The 7.8-magnitude quake on February 6 last year razed thousands of buildings across the two countries, killing more than 50,000 people.

Satellite images showed how the natural disasters also opened two cracks in the Earth's surface, with one stretching about 300km across southern Turkey.

Splits appeared across fields and roads, moving buildings by metres in either direction.

Images released by Maxar Technologies at the time showed how land along the fault line was split.

A year on from the disaster, the struggle goes on for survivors and the families of those still missing.

In the south-eastern Turkish city of Nurdagi, about 56km from the quake’s epicentre, few buildings were left untouched, with most destroyed or heavily damaged.

Before-and-after images of the countryside showed grasslands and highways split in two.

Land on either side of the ruptures moved in opposite directions, up to seven metres in some locations, according to data from the California Institute of Technology.

Villages and small towns above the fault line suffered some of the most severe shaking.

Satellite images from Altinuzum, a town in the Islahiye district of Turkey's Gaziantep Province, showed a scarred landscape, with green fields and buildings splintered by tremors.

A Reuters analysis of the population at the time estimated that the settlements built near the fault zone tended to have higher populations the closer they were to the rupture.

Many of the deaths caused by building collapses happened in larger cities, not near fault lines, data showed.

Margarita Segou, a seismologist with the British Geological Survey, said it was safer to build on mountainous rock than the soft soil of the plains, which tends to amplify ground motion.

Susan Hough, a seismologist at the US Geological Survey, said people often lived next to fault zones for resource reasons.

“If you are living along the base of the mountains, there may be more water there,” she said.

Lands cracked by earthquake in Turkey – in pictures

In Demirkopru, a village in the hard-hit Hatay Province, pictures taken after the disaster showed lopsided houses and cracked pavements.

No one died in the village, situated 20km from the ancient city of Antakya, though some of its 1,000 residents were injured.

“The houses sank four metres,” Mahir Karatas, a 42-year-old farmer, told AFP. “The ground went up and down.”

In Tevekkeli, in the southern province of Kahramanmaras, boulders tumbled down hillsides on to roads.

Mehmet Temizkan said the tremors woke him in the early hours.

“With the initial panic, nobody knew whether we could leave home or whether we could survive.
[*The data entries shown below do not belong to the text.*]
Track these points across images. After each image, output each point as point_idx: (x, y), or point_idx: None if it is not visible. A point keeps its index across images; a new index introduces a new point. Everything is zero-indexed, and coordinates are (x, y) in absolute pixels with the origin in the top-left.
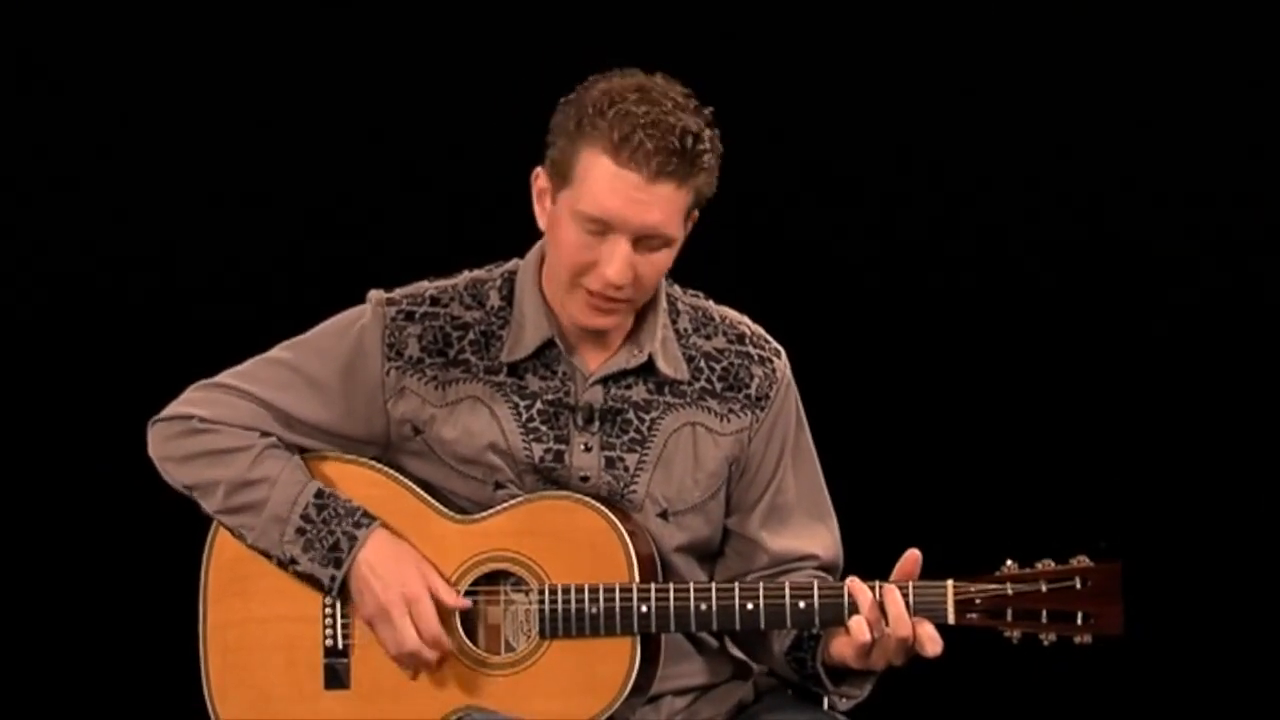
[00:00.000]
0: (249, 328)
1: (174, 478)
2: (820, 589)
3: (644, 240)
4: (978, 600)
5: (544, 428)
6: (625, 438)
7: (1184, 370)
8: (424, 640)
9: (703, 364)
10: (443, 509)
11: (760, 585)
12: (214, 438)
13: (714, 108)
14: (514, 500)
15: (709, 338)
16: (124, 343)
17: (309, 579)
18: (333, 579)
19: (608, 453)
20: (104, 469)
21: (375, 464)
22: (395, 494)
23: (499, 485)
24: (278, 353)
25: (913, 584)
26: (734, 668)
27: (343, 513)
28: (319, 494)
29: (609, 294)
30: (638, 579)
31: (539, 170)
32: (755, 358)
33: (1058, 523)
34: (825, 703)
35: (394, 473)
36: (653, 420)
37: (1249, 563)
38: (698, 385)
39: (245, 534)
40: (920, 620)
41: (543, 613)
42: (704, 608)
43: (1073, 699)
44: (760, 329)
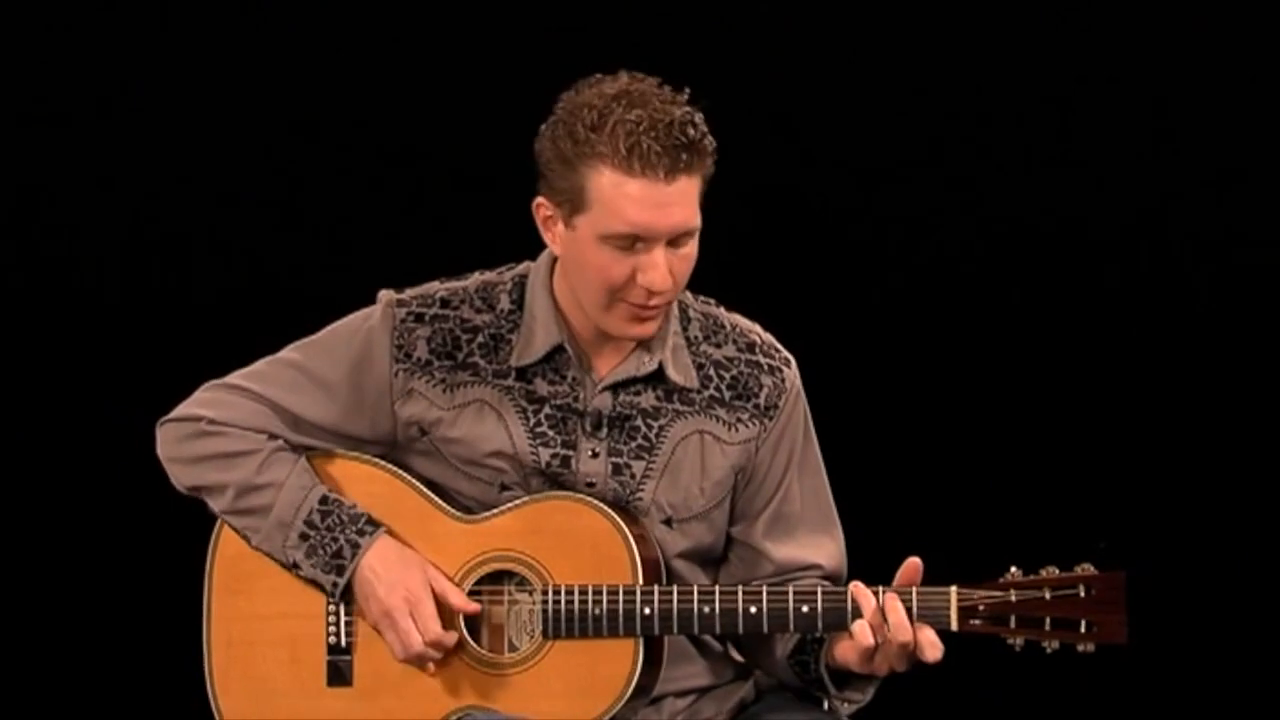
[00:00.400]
0: (261, 328)
1: (181, 479)
2: (823, 593)
3: (675, 240)
4: (981, 607)
5: (551, 433)
6: (633, 444)
7: (1189, 378)
8: (427, 641)
9: (712, 372)
10: (448, 508)
11: (764, 589)
12: (222, 440)
13: (717, 112)
14: (519, 500)
15: (719, 346)
16: (135, 341)
17: (313, 584)
18: (335, 585)
19: (615, 459)
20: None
21: (381, 462)
22: (400, 492)
23: (505, 486)
24: (287, 353)
25: (916, 590)
26: (735, 668)
27: (346, 520)
28: (323, 500)
29: (652, 301)
30: (641, 581)
31: (539, 200)
32: (765, 367)
33: (1062, 530)
34: (825, 704)
35: (400, 471)
36: (661, 428)
37: (1254, 573)
38: (707, 393)
39: (251, 536)
40: (921, 626)
41: (546, 613)
42: (707, 610)
43: (1075, 707)
44: (771, 338)
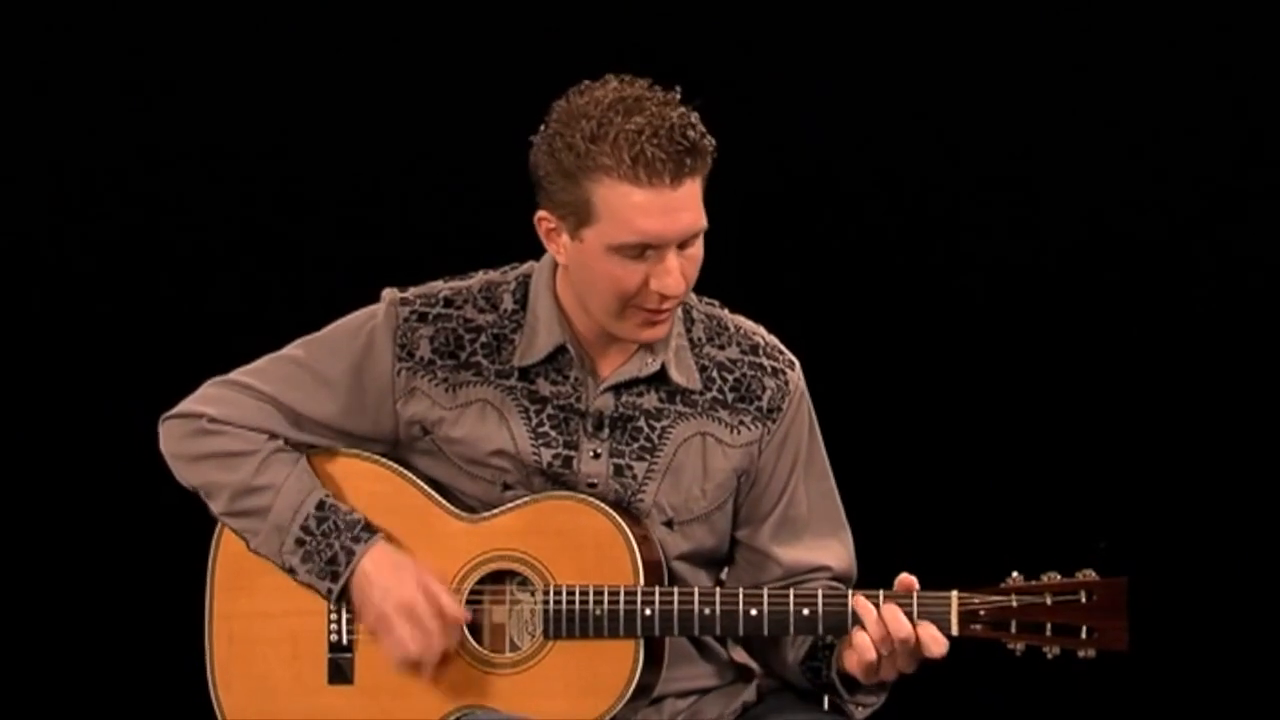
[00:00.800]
0: (264, 325)
1: (183, 477)
2: (824, 596)
3: (683, 242)
4: (982, 612)
5: (553, 433)
6: (635, 445)
7: (1190, 384)
8: (425, 646)
9: (715, 374)
10: (450, 507)
11: (764, 591)
12: (222, 440)
13: (719, 112)
14: (521, 499)
15: (723, 348)
16: (137, 338)
17: (310, 588)
18: (330, 591)
19: (616, 460)
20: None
21: (383, 460)
22: (402, 491)
23: (507, 486)
24: (290, 350)
25: (916, 594)
26: (737, 670)
27: (343, 526)
28: (320, 505)
29: (664, 305)
30: (642, 582)
31: (541, 214)
32: (768, 369)
33: (1064, 535)
34: (826, 703)
35: (402, 469)
36: (663, 429)
37: (1256, 579)
38: (709, 395)
39: (249, 539)
40: (922, 623)
41: (547, 613)
42: (708, 612)
43: (1076, 713)
44: (775, 340)
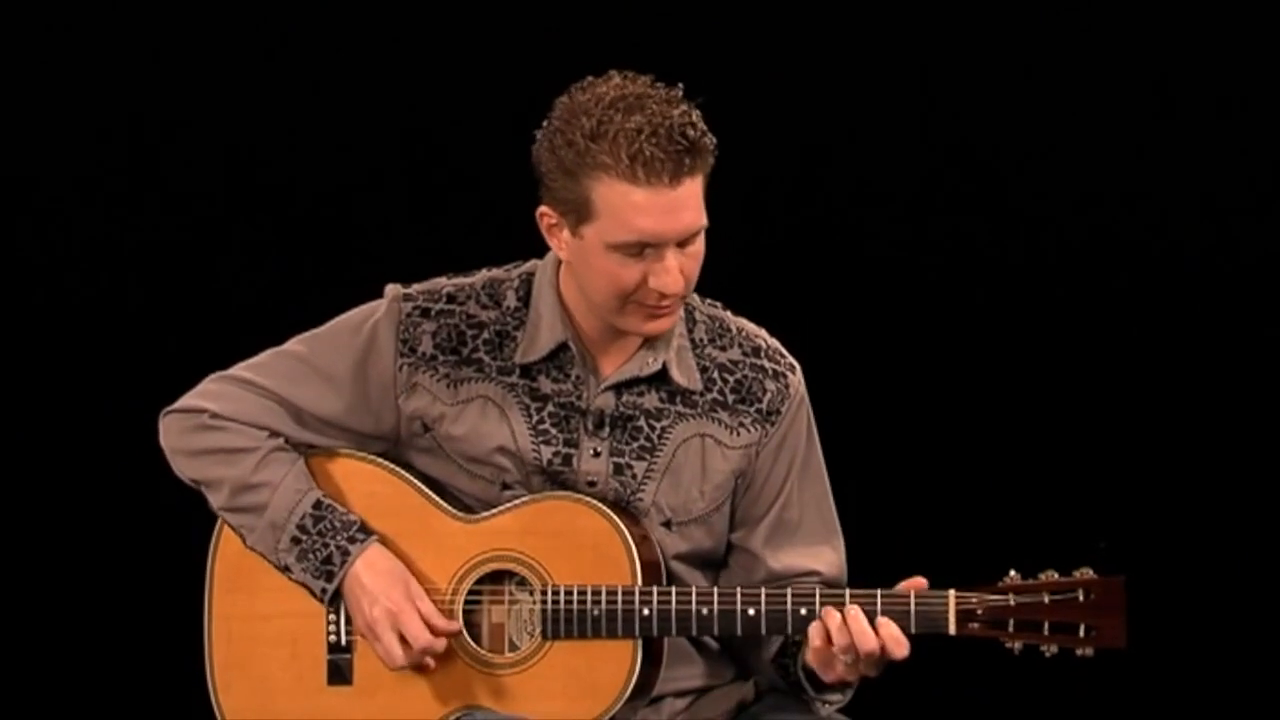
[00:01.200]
0: (266, 320)
1: (183, 471)
2: (823, 595)
3: (684, 241)
4: (979, 611)
5: (554, 430)
6: (635, 445)
7: (1188, 382)
8: (416, 651)
9: (716, 375)
10: (448, 507)
11: (762, 591)
12: (222, 435)
13: (720, 111)
14: (519, 500)
15: (724, 349)
16: (140, 332)
17: (304, 587)
18: (323, 591)
19: (616, 459)
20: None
21: (381, 461)
22: (400, 491)
23: (506, 485)
24: (292, 345)
25: (914, 593)
26: (735, 669)
27: (339, 526)
28: (317, 505)
29: (665, 302)
30: (640, 583)
31: (543, 209)
32: (769, 372)
33: (1061, 534)
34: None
35: (400, 470)
36: (663, 429)
37: (1254, 577)
38: (710, 396)
39: (245, 535)
40: (884, 623)
41: (545, 613)
42: (705, 612)
43: (1074, 712)
44: (777, 343)
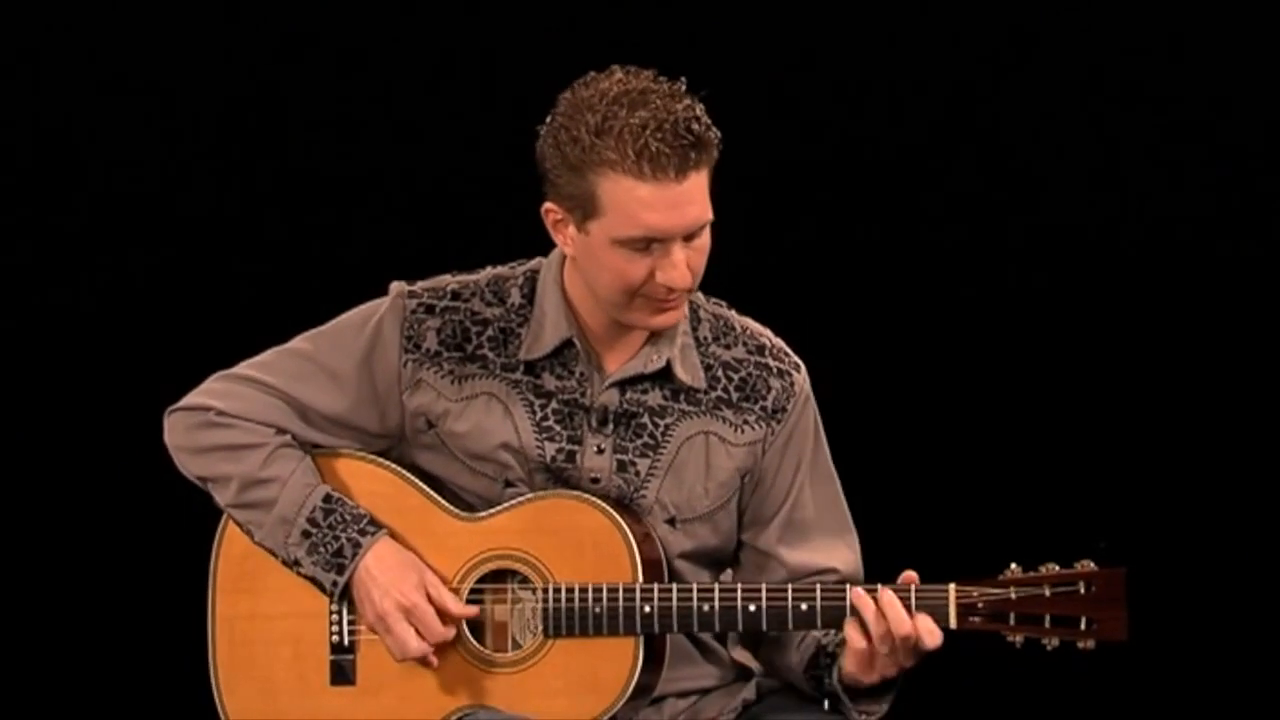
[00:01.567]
0: (269, 318)
1: (188, 469)
2: (822, 591)
3: (690, 235)
4: (980, 604)
5: (558, 427)
6: (638, 442)
7: (1188, 375)
8: (427, 643)
9: (720, 373)
10: (449, 506)
11: (763, 587)
12: (229, 432)
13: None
14: (520, 498)
15: (729, 347)
16: (144, 331)
17: (312, 581)
18: (334, 584)
19: (620, 456)
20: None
21: (382, 460)
22: (402, 491)
23: (509, 483)
24: (297, 343)
25: (914, 587)
26: (737, 670)
27: (349, 519)
28: (327, 498)
29: (671, 296)
30: (642, 580)
31: (548, 205)
32: (774, 370)
33: (1062, 527)
34: (826, 703)
35: (402, 470)
36: (667, 426)
37: (1254, 569)
38: (714, 394)
39: (253, 531)
40: (918, 614)
41: (546, 611)
42: (706, 608)
43: (1075, 704)
44: (781, 342)
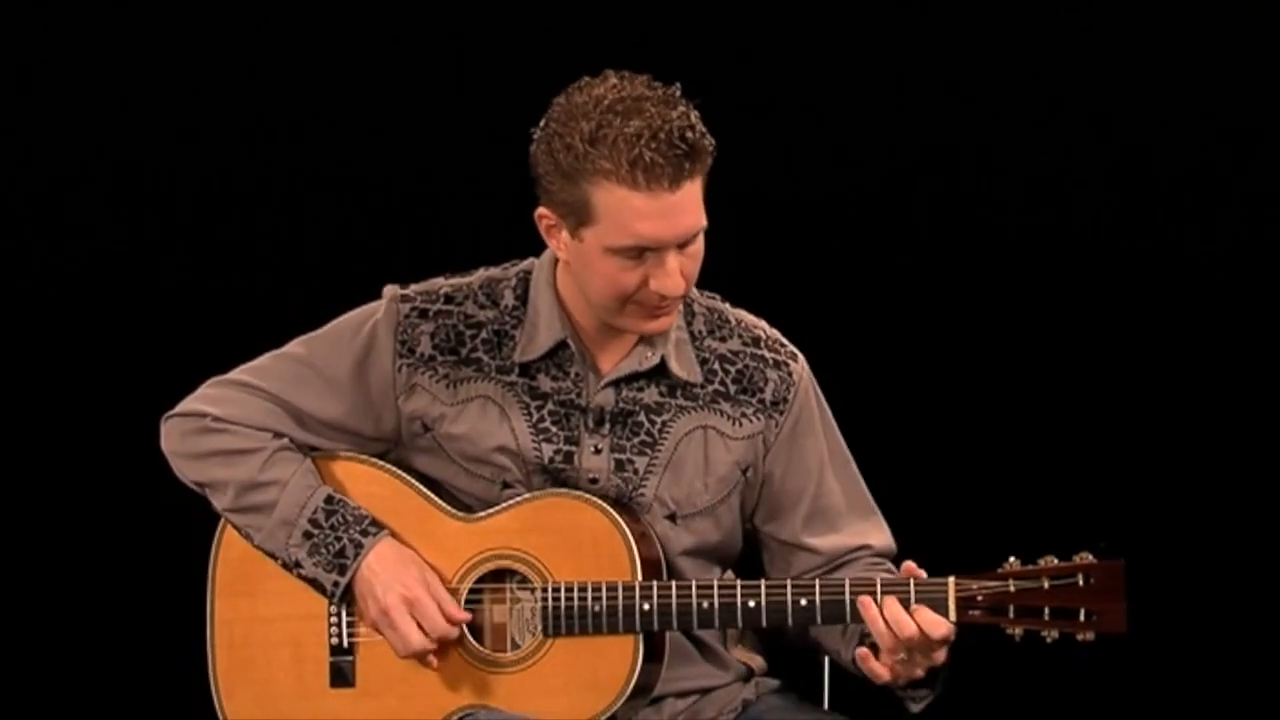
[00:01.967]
0: (264, 323)
1: (185, 474)
2: (822, 586)
3: (684, 242)
4: (980, 597)
5: (554, 429)
6: (636, 440)
7: (1187, 368)
8: (431, 638)
9: (717, 367)
10: (447, 507)
11: (762, 583)
12: (226, 438)
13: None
14: (518, 498)
15: (724, 340)
16: (138, 336)
17: (313, 583)
18: (336, 585)
19: (617, 455)
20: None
21: (381, 462)
22: (400, 493)
23: (507, 485)
24: (292, 348)
25: (914, 581)
26: (736, 670)
27: (351, 520)
28: (328, 500)
29: (665, 304)
30: (640, 578)
31: (541, 210)
32: (770, 361)
33: (1061, 520)
34: (826, 702)
35: (400, 471)
36: (664, 423)
37: (1252, 561)
38: (711, 388)
39: (253, 534)
40: (919, 608)
41: (546, 610)
42: (706, 605)
43: (1075, 696)
44: (777, 333)
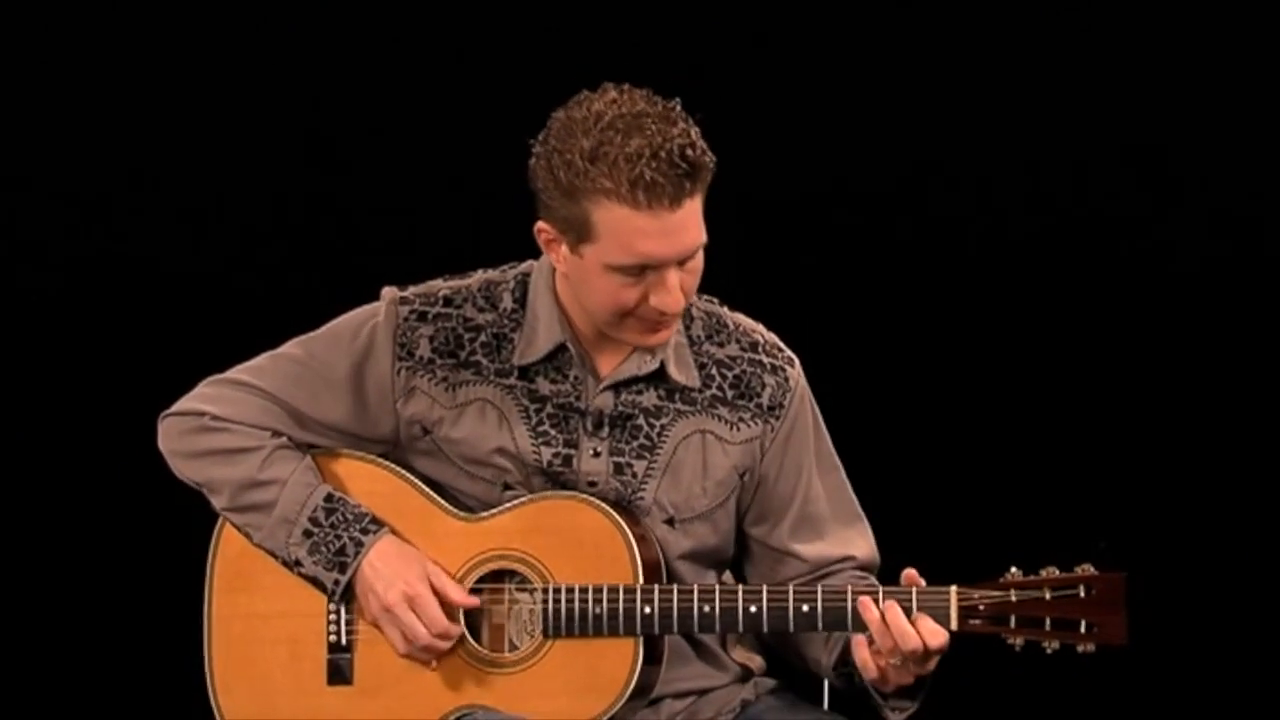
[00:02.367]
0: (262, 322)
1: (183, 473)
2: (824, 592)
3: (685, 259)
4: (981, 607)
5: (553, 432)
6: (634, 444)
7: (1189, 379)
8: (431, 634)
9: (714, 371)
10: (449, 507)
11: (763, 588)
12: (224, 437)
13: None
14: (520, 499)
15: (722, 345)
16: (137, 335)
17: (313, 582)
18: (336, 583)
19: (616, 458)
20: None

We lost hope. In the morning, when we saw what happened here, we said this must be the epicentre,” he told Reuters in the aftermath of the disaster.

In Antakya, residents said water rose from below ground and then stagnated. An ornately paved road was destroyed.

“Here, it became like an island,” Murat Yar, a 38-year-old roofer, told AFP.

“It went up, down, up, down, and then it slid down 30 metres. We saw water and sand gushing out.”

Residents were able to “jump out from the windows of their one and two-storey homes”, he said.